研究分担者 |
宮原 郁子 大阪市立大学, 大学院理学研究科, 助教授 (40271176)
逸見 隆博 大阪市立大学, 大学院理学研究科, 博士研究員 (30419692)
沈 建仁 岡山大学, 理学部生物学科, 教授 (60261161)
池内 昌彦 東京大学, 大学院総合文化研究科, 教授 (20159601)
中里 勝芳 日本大学, 文理学部, 助教授 (50172292)
|
研究概要 |
本研究は光合成系II膜蛋白質複合体(PSII)の原子分解能におけるX線結晶解析を目指して,大阪市立大学,岡山大学,東京大学,日本大学の4カ所を拠点として展開されている.大阪市立大学では昨年度,新たに好熱性ラン藻培養系を立ち上げて野生型PSIIの結晶化を再現し,岡山大学でも独立に調製されている結晶と合わせてSPring-8における回折実験を行った.その結果本年度は,3.3Å分解能の回折強度データを収集することに成功してPSII結晶構造の精密化を進めた.PSIIの反応中心コアは10種類以上の低分子量サブユニットに取り囲まれている.それぞれを欠失させた変異体を結晶化して解析すれば,各サブユニットの位置を確定できるとともに,新たな結晶が得られX線回折分解能を向上させる可能性がある.本年度は,東京大学で準備された変異体の内,大阪市立大学でPsbTcを欠失させたものを,岡山大学でPsbMを欠失させたものを調製,結晶化させることに成功した.それらのX線結晶構造の結果と,精製試料中のPSII2量体と単量体の比率から,両サブユニットがいずれも,PSII2量体の安定化に寄与していることが明らかとなった.また本年度,東京大学では,新たにPsbJとPsbZの欠失変異体を調製することができた.日本大学では,蛋白質の過飽和度を溶解度曲線の近くに保って結晶化するミクロ透析結晶化ロボットを開発してきた.本年度は,実際にPSIIの結晶化に応用して溶解度曲線を決定し,その情報に基づいた結晶化実験を開始した.

▶ _課題_:
上の光合成系IIの結晶解析に関する原文を、一字も変えずに全文書き写す。

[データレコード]
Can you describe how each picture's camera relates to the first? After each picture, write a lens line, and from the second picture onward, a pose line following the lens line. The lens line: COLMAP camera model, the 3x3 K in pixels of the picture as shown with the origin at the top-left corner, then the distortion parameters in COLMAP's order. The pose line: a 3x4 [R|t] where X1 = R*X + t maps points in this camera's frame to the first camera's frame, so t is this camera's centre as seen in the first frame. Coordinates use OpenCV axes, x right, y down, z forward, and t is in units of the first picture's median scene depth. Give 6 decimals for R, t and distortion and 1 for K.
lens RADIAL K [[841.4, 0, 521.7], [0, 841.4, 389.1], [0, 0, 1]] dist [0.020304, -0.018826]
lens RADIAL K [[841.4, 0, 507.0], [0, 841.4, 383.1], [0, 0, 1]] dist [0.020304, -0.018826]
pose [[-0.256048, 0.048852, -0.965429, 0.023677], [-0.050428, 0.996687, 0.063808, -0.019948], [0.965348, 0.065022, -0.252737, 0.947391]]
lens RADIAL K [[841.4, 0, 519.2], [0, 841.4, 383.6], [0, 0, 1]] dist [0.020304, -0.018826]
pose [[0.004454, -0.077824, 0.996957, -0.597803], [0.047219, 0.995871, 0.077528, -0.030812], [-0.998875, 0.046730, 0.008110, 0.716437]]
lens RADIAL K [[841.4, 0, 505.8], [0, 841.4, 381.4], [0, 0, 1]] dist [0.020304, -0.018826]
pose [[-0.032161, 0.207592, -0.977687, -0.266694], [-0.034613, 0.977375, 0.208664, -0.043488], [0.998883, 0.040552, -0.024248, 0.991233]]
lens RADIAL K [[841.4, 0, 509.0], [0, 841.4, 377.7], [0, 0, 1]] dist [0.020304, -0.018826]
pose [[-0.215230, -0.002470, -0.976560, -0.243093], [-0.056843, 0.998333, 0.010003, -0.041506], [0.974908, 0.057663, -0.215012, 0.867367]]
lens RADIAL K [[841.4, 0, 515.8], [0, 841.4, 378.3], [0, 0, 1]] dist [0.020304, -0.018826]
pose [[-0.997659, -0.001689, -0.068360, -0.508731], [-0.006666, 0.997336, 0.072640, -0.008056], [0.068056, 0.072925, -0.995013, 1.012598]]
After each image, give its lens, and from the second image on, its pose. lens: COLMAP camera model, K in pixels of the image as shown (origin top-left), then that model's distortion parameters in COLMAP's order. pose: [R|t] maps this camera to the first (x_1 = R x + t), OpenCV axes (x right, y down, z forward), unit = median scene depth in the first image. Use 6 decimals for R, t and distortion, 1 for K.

▶ _出力_:
研究分担者 |
宮原 郁子 大阪市立大学, 大学院理学研究科, 助教授 (40271176)
逸見 隆博 大阪市立大学, 大学院理学研究科, 博士研究員 (30419692)
沈 建仁 岡山大学, 理学部生物学科, 教授 (60261161)
池内 昌彦 東京大学, 大学院総合文化研究科, 教授 (20159601)
中里 勝芳 日本大学, 文理学部, 助教授 (50172292)
|
研究概要 |
本研究は光合成系II膜蛋白質複合体(PSII)の原子分解能におけるX線結晶解析を目指して,大阪市立大学,岡山大学,東京大学,日本大学の4カ所を拠点として展開されている.大阪市立大学では昨年度,新たに好熱性ラン藻培養系を立ち上げて野生型PSIIの結晶化を再現し,岡山大学でも独立に調製されている結晶と合わせてSPring-8における回折実験を行った.その結果本年度は,3.3Å分解能の回折強度データを収集することに成功してPSII結晶構造の精密化を進めた.PSIIの反応中心コアは10種類以上の低分子量サブユニットに取り囲まれている.それぞれを欠失させた変異体を結晶化して解析すれば,各サブユニットの位置を確定できるとともに,新たな結晶が得られX線回折分解能を向上させる可能性がある.本年度は,東京大学で準備された変異体の内,大阪市立大学でPsbTcを欠失させたものを,岡山大学でPsbMを欠失させたものを調製,結晶化させることに成功した.それらのX線結晶構造の結果と,精製試料中のPSII2量体と単量体の比率から,両サブユニットがいずれも,PSII2量体の安定化に寄与していることが明らかとなった.また本年度,東京大学では,新たにPsbJとPsbZの欠失変異体を調製することができた.日本大学では,蛋白質の過飽和度を溶解度曲線の近くに保って結晶化するミクロ透析結晶化ロボットを開発してきた.本年度は,実際にPSIIの結晶化に応用して溶解度曲線を決定し,その情報に基づいた結晶化実験を開始した.